Supplied data:

— Begin —

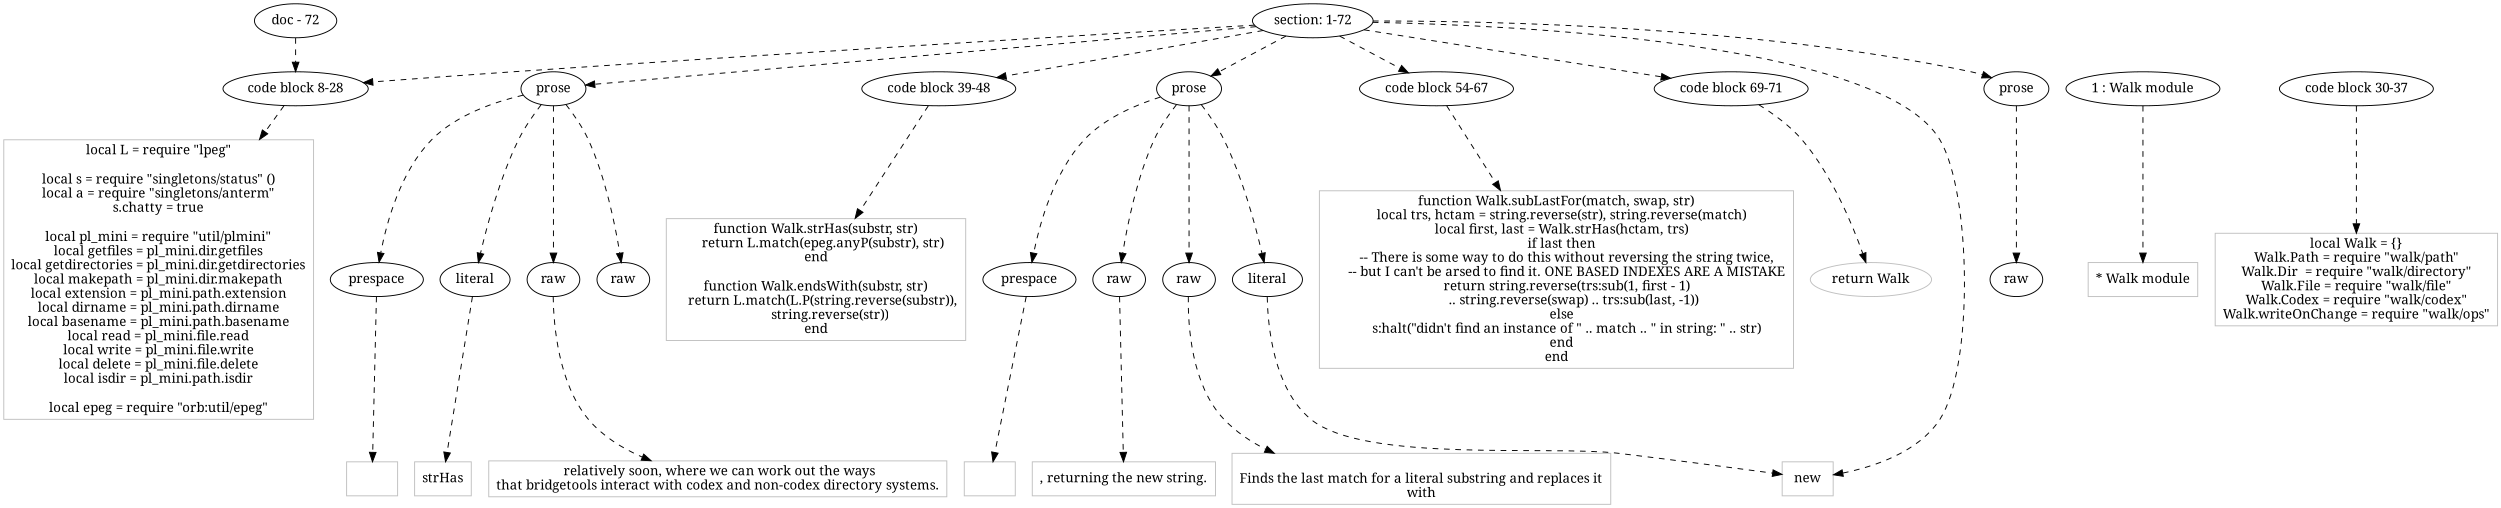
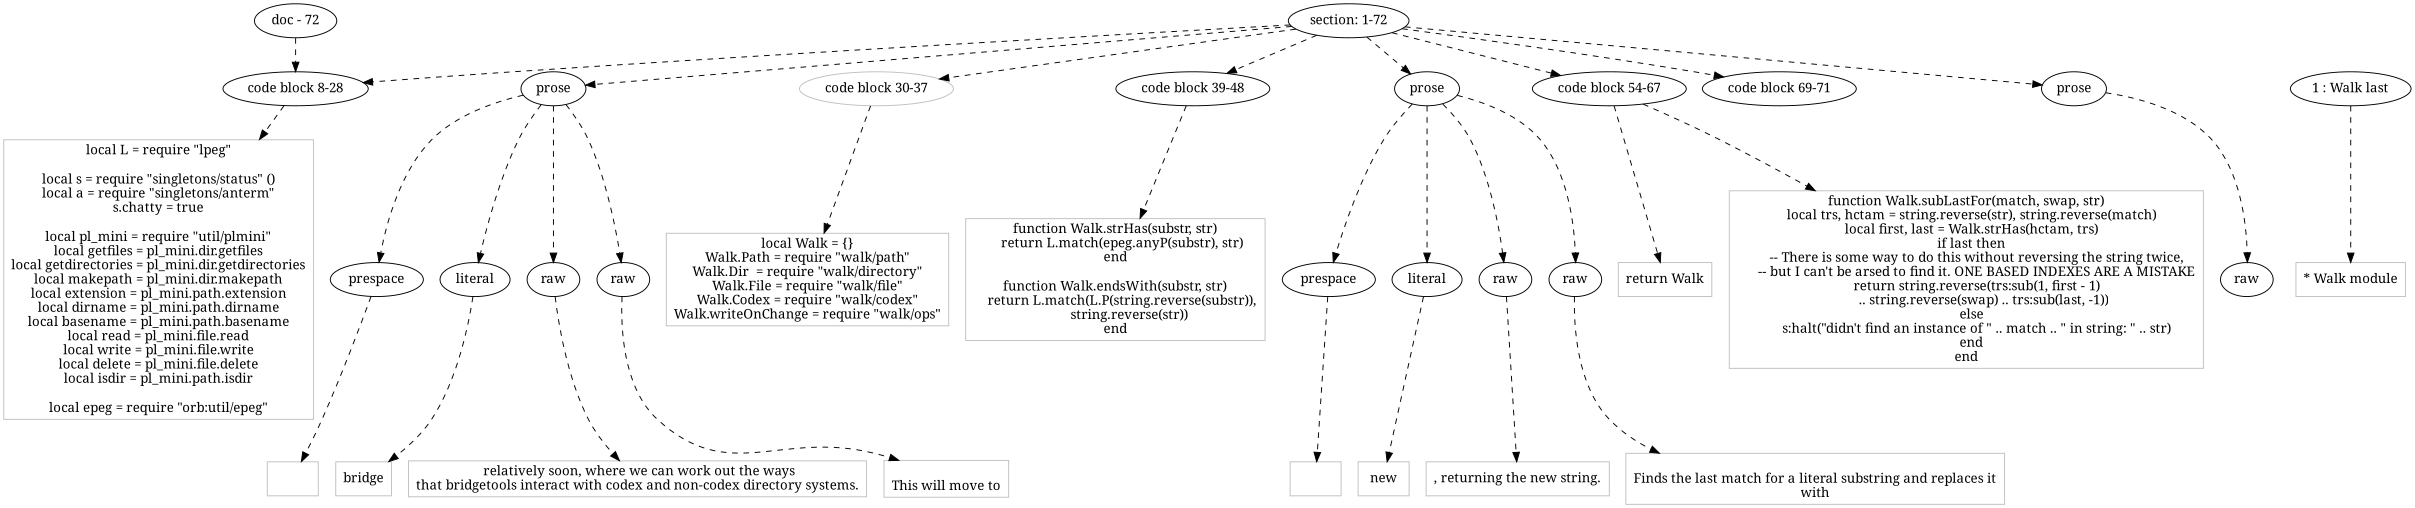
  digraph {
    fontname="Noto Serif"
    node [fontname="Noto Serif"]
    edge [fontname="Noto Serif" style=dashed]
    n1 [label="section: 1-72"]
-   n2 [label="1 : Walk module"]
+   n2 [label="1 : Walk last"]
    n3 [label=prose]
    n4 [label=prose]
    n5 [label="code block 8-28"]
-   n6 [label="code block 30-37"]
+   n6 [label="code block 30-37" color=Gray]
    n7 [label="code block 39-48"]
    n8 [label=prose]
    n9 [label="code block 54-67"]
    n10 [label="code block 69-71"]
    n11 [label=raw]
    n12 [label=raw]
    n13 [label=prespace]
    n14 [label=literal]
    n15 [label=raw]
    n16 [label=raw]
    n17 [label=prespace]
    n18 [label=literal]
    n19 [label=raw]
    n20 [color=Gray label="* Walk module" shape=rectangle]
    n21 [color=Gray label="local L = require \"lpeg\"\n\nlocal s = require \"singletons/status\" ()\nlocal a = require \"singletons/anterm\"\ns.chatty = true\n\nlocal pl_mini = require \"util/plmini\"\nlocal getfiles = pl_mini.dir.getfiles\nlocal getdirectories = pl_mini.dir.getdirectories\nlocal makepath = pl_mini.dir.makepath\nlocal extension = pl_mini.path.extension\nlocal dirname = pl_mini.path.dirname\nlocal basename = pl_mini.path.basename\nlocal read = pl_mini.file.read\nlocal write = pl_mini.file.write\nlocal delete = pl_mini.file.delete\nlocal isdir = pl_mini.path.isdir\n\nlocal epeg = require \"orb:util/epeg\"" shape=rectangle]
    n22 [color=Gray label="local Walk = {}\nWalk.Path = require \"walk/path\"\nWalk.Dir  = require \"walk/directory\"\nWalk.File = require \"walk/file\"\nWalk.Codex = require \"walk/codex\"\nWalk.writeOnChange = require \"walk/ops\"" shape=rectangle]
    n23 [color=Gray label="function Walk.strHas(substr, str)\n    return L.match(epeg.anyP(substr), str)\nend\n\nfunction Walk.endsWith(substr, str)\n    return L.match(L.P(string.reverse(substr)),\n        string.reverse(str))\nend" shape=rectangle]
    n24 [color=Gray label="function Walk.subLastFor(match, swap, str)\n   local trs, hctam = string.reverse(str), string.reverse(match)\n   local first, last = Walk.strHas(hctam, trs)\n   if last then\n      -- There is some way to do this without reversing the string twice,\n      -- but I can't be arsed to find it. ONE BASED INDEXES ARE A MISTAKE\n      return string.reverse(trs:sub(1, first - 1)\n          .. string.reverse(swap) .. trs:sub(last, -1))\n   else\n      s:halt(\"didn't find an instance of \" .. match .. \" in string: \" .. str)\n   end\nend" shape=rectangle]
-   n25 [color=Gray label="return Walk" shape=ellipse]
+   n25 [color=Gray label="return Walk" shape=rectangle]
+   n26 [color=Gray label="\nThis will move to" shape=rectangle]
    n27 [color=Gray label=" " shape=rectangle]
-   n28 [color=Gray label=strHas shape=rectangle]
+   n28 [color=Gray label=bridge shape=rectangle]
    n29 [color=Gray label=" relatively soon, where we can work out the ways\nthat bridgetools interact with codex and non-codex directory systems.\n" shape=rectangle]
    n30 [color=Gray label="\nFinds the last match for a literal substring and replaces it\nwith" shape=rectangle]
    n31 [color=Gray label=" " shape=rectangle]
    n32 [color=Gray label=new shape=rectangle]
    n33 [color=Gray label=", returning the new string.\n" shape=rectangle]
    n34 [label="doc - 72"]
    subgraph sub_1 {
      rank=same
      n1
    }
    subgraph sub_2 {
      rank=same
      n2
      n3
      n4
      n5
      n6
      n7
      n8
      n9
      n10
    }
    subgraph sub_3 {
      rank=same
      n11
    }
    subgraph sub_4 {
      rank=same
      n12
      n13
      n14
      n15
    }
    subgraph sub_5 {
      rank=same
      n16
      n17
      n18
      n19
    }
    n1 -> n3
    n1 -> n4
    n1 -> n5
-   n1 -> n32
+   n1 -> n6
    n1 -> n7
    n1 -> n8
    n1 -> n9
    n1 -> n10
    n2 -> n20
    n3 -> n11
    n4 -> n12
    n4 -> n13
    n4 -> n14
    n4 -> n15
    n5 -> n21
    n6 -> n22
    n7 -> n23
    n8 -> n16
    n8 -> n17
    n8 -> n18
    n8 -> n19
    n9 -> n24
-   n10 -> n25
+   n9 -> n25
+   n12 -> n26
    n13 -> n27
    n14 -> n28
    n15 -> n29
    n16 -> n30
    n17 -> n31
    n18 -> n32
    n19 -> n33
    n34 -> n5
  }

— End —

Required task: Copy out, word for word, the lines from the start of the entries through the line containing "L = require", including that line, and leave the pictures out of your answer.

Output below:
  digraph {
    fontname="Noto Serif"
    node [fontname="Noto Serif"]
    edge [fontname="Noto Serif" style=dashed]
    n1 [label="section: 1-72"]
-   n2 [label="1 : Walk module"]
+   n2 [label="1 : Walk last"]
    n3 [label=prose]
    n4 [label=prose]
    n5 [label="code block 8-28"]
-   n6 [label="code block 30-37"]
+   n6 [label="code block 30-37" color=Gray]
    n7 [label="code block 39-48"]
    n8 [label=prose]
    n9 [label="code block 54-67"]
    n10 [label="code block 69-71"]
    n11 [label=raw]
    n12 [label=raw]
    n13 [label=prespace]
    n14 [label=literal]
    n15 [label=raw]
    n16 [label=raw]
    n17 [label=prespace]
    n18 [label=literal]
    n19 [label=raw]
    n20 [color=Gray label="* Walk module" shape=rectangle]
    n21 [color=Gray label="local L = require \"lpeg\"\n\nlocal s = require \"singletons/status\" ()\nlocal a = require \"singletons/anterm\"\ns.chatty = true\n\nlocal pl_mini = require \"util/plmini\"\nlocal getfiles = pl_mini.dir.getfiles\nlocal getdirectories = pl_mini.dir.getdirectories\nlocal makepath = pl_mini.dir.makepath\nlocal extension = pl_mini.path.extension\nlocal dirname = pl_mini.path.dirname\nlocal basename = pl_mini.path.basename\nlocal read = pl_mini.file.read\nlocal write = pl_mini.file.write\nlocal delete = pl_mini.file.delete\nlocal isdir = pl_mini.path.isdir\n\nlocal epeg = require \"orb:util/epeg\"" shape=rectangle]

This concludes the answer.